La menace des missiles iraniens plane-t-elle sur l'Europe ?
Alors que le conflit au Moyen-Orient entre dans sa cinquième journée, les craintes d'une extension du conflit vers le continent européen se font de plus en plus pressantes. La question centrale qui préoccupe les analystes et les décideurs politiques est la suivante : les missiles balistiques et les drones sophistiqués de l'Iran possèdent-ils réellement la capacité technique d'atteindre des cibles européennes ?
Les déclarations alarmantes de Téhéran
Téhéran a clairement mis en garde les nations européennes contre toute forme d'implication dans le conflit qui ravage actuellement la région. Cette mise en garde prend une dimension particulièrement inquiétante au regard des récentes démonstrations de force. Depuis le début des hostilités, plusieurs drones iraniens ont pris pour cible une base militaire britannique située à Chypre. De plus, un missile a été tiré en direction du territoire turc, avant d'être heureusement intercepté par les systèmes de défense de l'OTAN. Ces incidents concrets prouvent que l'Iran n'hésite pas à projeter sa puissance au-delà de ses frontières immédiates.

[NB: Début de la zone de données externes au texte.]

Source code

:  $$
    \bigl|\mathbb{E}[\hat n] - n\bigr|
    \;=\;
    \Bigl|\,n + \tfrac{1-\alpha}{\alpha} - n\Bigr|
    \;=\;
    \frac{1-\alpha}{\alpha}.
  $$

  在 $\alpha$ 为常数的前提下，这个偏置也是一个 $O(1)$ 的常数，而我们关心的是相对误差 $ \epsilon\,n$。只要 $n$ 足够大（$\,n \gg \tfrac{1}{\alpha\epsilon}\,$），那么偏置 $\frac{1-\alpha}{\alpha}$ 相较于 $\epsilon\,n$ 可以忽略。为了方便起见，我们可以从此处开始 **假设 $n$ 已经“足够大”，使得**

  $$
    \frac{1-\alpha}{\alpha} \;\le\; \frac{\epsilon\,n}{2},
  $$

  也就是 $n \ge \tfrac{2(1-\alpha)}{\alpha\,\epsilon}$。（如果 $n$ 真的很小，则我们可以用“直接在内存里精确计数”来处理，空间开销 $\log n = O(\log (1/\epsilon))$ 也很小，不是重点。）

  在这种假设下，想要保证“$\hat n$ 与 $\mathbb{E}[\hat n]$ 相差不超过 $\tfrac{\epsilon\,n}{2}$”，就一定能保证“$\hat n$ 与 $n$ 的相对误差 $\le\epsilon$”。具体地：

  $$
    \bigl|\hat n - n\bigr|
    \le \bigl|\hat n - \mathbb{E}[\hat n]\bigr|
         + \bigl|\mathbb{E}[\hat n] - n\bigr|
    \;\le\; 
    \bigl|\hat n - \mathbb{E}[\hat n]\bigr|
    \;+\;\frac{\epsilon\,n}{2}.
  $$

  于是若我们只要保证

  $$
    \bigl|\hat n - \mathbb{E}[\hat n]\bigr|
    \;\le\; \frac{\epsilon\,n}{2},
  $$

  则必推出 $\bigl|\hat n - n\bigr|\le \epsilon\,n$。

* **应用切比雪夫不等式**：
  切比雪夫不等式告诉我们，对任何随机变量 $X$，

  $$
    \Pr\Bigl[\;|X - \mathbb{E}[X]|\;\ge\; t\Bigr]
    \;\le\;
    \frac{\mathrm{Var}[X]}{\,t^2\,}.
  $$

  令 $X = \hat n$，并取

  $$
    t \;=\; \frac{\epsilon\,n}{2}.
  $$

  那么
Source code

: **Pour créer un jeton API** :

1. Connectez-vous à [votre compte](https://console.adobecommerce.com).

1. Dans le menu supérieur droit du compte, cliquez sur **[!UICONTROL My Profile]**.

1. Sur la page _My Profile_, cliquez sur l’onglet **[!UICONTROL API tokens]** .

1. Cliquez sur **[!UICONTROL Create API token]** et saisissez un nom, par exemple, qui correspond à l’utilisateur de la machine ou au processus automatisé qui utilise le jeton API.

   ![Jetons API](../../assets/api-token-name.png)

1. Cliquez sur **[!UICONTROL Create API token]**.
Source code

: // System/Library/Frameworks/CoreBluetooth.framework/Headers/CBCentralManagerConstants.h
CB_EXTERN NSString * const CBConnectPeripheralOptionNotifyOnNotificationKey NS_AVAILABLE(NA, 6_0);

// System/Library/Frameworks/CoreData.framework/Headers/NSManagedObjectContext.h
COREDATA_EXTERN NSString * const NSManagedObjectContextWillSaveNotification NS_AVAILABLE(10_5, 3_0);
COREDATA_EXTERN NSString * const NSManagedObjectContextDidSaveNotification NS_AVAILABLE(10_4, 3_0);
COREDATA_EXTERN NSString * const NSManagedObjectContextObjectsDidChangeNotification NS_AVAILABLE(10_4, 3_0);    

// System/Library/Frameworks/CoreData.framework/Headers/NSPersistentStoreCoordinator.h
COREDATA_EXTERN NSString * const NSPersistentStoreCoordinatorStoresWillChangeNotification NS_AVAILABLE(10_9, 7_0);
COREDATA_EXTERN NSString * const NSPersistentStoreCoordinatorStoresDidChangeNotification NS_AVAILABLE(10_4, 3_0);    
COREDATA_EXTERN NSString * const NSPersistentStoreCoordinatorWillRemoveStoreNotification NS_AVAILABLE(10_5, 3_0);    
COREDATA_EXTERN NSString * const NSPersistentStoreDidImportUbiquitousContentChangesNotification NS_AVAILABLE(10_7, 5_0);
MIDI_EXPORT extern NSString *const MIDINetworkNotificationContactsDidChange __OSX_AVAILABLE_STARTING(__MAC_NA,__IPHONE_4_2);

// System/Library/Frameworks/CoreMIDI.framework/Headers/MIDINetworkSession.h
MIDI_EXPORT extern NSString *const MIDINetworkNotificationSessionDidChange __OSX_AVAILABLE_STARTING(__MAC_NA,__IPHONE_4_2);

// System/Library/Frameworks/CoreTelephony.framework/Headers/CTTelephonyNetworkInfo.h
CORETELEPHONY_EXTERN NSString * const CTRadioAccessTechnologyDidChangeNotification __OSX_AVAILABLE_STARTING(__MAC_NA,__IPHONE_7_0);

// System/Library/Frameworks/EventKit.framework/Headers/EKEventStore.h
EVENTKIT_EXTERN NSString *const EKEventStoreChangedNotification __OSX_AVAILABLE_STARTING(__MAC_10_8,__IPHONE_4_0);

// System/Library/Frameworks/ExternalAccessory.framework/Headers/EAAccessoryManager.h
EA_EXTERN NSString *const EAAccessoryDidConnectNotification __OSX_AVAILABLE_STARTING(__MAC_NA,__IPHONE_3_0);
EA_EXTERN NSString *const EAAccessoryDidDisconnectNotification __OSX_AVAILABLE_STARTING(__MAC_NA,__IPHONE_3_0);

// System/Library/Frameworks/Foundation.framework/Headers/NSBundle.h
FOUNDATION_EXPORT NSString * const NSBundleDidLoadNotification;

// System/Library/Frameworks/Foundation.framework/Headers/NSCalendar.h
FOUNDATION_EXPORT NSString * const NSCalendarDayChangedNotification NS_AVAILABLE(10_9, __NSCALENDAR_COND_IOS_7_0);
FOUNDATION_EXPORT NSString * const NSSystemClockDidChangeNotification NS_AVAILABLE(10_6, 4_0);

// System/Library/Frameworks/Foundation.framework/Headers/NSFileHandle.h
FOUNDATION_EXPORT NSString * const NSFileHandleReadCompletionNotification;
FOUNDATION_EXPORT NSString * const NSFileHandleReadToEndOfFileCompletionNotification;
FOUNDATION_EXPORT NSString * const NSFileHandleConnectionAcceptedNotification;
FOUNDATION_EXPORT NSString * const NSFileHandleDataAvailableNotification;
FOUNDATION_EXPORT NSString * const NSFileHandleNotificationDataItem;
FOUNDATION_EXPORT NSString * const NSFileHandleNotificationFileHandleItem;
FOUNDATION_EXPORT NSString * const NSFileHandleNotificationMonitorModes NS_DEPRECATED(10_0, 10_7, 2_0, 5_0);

L'arsenal balistique de longue portée
Selon une analyse approfondie publiée par le site spécialisé Défense Express le mardi 3 mars, l'Iran dispose effectivement d'une gamme de missiles balistiques capables de frapper bien au-delà du Moyen-Orient. Le cœur de cette force de frappe repose sur quatre modèles principaux : les missiles Khorramshahr, Sejjil, Ghadr et Emad.
Les données techniques, bien que parfois sujettes à exagération de la part des autorités iraniennes, indiquent des portées opérationnelles comprises entre 1 700 et 2 000 kilomètres. Le missile Khorramshahr se distingue particulièrement dans cet arsenal. Conçu pour emporter une ogive conventionnelle de 1 800 kilogrammes, sa portée maximale pourrait atteindre les 3 000 kilomètres si la charge utile est réduite de manière significative.
Sur le plan géostratégique, ces chiffres ont des implications majeures. Un missile tiré depuis le nord-ouest de l'Iran pourrait ainsi atteindre sans difficulté des pays comme la Grèce, la Bulgarie, la Roumanie, l'Ukraine et la Moldavie. Si la portée de 3 000 kilomètres du Khorramshahr est confirmée, le rayon d'action potentiel inclurait alors des capitales européennes majeures telles que Rome ou même Berlin.
La flexibilité des drones et missiles de croisière
Au-delà des missiles balistiques, Téhéran peut compter sur d'autres vecteurs pour menacer l'Europe. Le missile de croisière Soumar et les drones de longue endurance, comme le tristement célèbre Shahed 136 (d'une portée de 2 500 km) ou le plus récent Arash-2, offrent au régime une flexibilité tactique supplémentaire. Ces engins, plus difficiles à détecter et à intercepter que les missiles balistiques, représentent une menace asymétrique non négligeable.
Les limites pratiques d'une frappe sur l'Europe
Si ces capacités techniques sont indéniablement préoccupantes, les experts militaires tempèrent l'inquiétude en soulignant les obstacles pratiques qui entraveraient une telle attaque.
Premier facteur limitant : le stock limité. Malgré les efforts du régime des Mollahs pour dissimuler l'étendue réelle de ses capacités militaires, les services de renseignement occidentaux estiment que le nombre de missiles à très longue portée dont dispose l'Iran reste relativement faible. Une campagne de frappes soutenue contre l'Europe épuiserait rapidement ces réserves précieuses.
Deuxième obstacle majeur : la géographie et la défense alliée. Pour atteindre une cible en Europe centrale ou occidentale, un missile iranien devrait survoler plusieurs pays tiers, augmentant considérablement les risques d'interception prématurée. La défense du continent repose sur une architecture antimissile robuste, principalement fournie par les États-Unis. Cette architecture inclut le site Aegis Ashore déployé en Roumanie et une flotte de destroyers équipés du système Aegis patrouillant en Méditerranée.
L'Allemagne a renforcé son bouclier en mettant en service, fin 2025, le système de défense antimissile Arrow 3, spécifiquement conçu pour contrer ce type de menace balistique. En résumé, si certaines parties de l'Europe sont théoriquement à portée des missiles iraniens, les défenses multilatérales et les contraintes logistiques rendent une frappe réussie extrêmement difficile et risquée pour Téhéran.
La situation reste donc tendue et nécessite une vigilance constante. La combinaison de capacités techniques réelles et de limites pratiques crée un équilibre de la terreur fragile, où la dissuasion et la défense active jouent un rôle crucial pour préserver la sécurité du continent européen.